▶ Your assignment
Transcribe each of the following records in full, preserving every character, space, and line break without alteration.

▶ Dataset extract
=====

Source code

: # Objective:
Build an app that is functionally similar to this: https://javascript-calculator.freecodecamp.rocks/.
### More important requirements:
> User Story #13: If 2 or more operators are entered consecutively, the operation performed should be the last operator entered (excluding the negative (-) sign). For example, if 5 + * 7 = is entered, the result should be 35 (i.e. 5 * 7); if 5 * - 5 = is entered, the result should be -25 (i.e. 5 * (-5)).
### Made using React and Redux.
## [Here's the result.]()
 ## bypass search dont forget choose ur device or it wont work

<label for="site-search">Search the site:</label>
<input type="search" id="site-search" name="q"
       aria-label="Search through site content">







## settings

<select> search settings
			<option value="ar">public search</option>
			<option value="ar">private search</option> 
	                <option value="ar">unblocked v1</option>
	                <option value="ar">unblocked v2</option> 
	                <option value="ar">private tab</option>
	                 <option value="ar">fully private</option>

=====

▶ Exercise answer
Source code

: # Objective:
Build an app that is functionally similar to this: https://javascript-calculator.freecodecamp.rocks/.
### More important requirements:
> User Story #13: If 2 or more operators are entered consecutively, the operation performed should be the last operator entered (excluding the negative (-) sign). For example, if 5 + * 7 = is entered, the result should be 35 (i.e. 5 * 7); if 5 * - 5 = is entered, the result should be -25 (i.e. 5 * (-5)).
### Made using React and Redux.
## [Here's the result.]()
 ## bypass search dont forget choose ur device or it wont work

<label for="site-search">Search the site:</label>
<input type="search" id="site-search" name="q"
       aria-label="Search through site content">







## settings

<select> search settings
			<option value="ar">public search</option>
			<option value="ar">private search</option> 
	                <option value="ar">unblocked v1</option>
	                <option value="ar">unblocked v2</option> 
	                <option value="ar">private tab</option>
	                 <option value="ar">fully private</option>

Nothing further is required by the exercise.